### DATA LINES ###

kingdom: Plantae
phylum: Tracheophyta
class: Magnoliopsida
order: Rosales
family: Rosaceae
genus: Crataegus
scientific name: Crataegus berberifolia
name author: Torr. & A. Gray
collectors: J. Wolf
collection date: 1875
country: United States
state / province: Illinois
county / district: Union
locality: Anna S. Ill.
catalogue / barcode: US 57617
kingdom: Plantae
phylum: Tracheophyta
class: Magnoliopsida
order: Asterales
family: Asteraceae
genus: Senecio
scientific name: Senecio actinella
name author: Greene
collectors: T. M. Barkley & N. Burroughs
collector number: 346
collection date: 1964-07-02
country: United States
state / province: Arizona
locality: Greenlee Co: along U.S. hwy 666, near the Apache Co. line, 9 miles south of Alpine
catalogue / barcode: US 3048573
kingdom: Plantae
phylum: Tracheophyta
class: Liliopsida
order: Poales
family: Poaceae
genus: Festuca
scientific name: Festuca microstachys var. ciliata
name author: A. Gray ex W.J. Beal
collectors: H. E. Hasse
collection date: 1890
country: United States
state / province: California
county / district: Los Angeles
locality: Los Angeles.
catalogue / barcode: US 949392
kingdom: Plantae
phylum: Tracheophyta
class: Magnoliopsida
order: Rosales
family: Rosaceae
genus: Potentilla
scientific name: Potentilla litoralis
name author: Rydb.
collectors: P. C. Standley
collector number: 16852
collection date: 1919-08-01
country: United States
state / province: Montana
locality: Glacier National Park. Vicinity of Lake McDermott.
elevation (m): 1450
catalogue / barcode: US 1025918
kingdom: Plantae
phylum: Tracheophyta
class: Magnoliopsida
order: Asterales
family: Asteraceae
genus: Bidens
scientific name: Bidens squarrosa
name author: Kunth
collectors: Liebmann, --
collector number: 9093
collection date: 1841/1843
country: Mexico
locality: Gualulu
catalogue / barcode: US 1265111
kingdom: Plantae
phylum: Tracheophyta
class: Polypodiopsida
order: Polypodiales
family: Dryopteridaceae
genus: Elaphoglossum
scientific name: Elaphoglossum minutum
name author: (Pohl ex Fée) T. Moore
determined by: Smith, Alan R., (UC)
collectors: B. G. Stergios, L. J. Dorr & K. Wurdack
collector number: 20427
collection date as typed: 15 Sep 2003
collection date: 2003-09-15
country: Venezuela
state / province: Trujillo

###

• TO DO:
Copy the listing above line for line, keeping every entry, spelling, and punctuation mark unchanged.

• EXERCISE OUTPUT:
kingdom: Plantae
phylum: Tracheophyta
class: Magnoliopsida
order: Rosales
family: Rosaceae
genus: Crataegus
scientific name: Crataegus berberifolia
name author: Torr. & A. Gray
collectors: J. Wolf
collection date: 1875
country: United States
state / province: Illinois
county / district: Union
locality: Anna S. Ill.
catalogue / barcode: US 57617
kingdom: Plantae
phylum: Tracheophyta
class: Magnoliopsida
order: Asterales
family: Asteraceae
genus: Senecio
scientific name: Senecio actinella
name author: Greene
collectors: T. M. Barkley & N. Burroughs
collector number: 346
collection date: 1964-07-02
country: United States
state / province: Arizona
locality: Greenlee Co: along U.S. hwy 666, near the Apache Co. line, 9 miles south of Alpine
catalogue / barcode: US 3048573
kingdom: Plantae
phylum: Tracheophyta
class: Liliopsida
order: Poales
family: Poaceae
genus: Festuca
scientific name: Festuca microstachys var. ciliata
name author: A. Gray ex W.J. Beal
collectors: H. E. Hasse
collection date: 1890
country: United States
state / province: California
county / district: Los Angeles
locality: Los Angeles.
catalogue / barcode: US 949392
kingdom: Plantae
phylum: Tracheophyta
class: Magnoliopsida
order: Rosales
family: Rosaceae
genus: Potentilla
scientific name: Potentilla litoralis
name author: Rydb.
collectors: P. C. Standley
collector number: 16852
collection date: 1919-08-01
country: United States
state / province: Montana
locality: Glacier National Park. Vicinity of Lake McDermott.
elevation (m): 1450
catalogue / barcode: US 1025918
kingdom: Plantae
phylum: Tracheophyta
class: Magnoliopsida
order: Asterales
family: Asteraceae
genus: Bidens
scientific name: Bidens squarrosa
name author: Kunth
collectors: Liebmann, --
collector number: 9093
collection date: 1841/1843
country: Mexico
locality: Gualulu
catalogue / barcode: US 1265111
kingdom: Plantae
phylum: Tracheophyta
class: Polypodiopsida
order: Polypodiales
family: Dryopteridaceae
genus: Elaphoglossum
scientific name: Elaphoglossum minutum
name author: (Pohl ex Fée) T. Moore
determined by: Smith, Alan R., (UC)
collectors: B. G. Stergios, L. J. Dorr & K. Wurdack
collector number: 20427
collection date as typed: 15 Sep 2003
collection date: 2003-09-15
country: Venezuela
state / province: Trujillo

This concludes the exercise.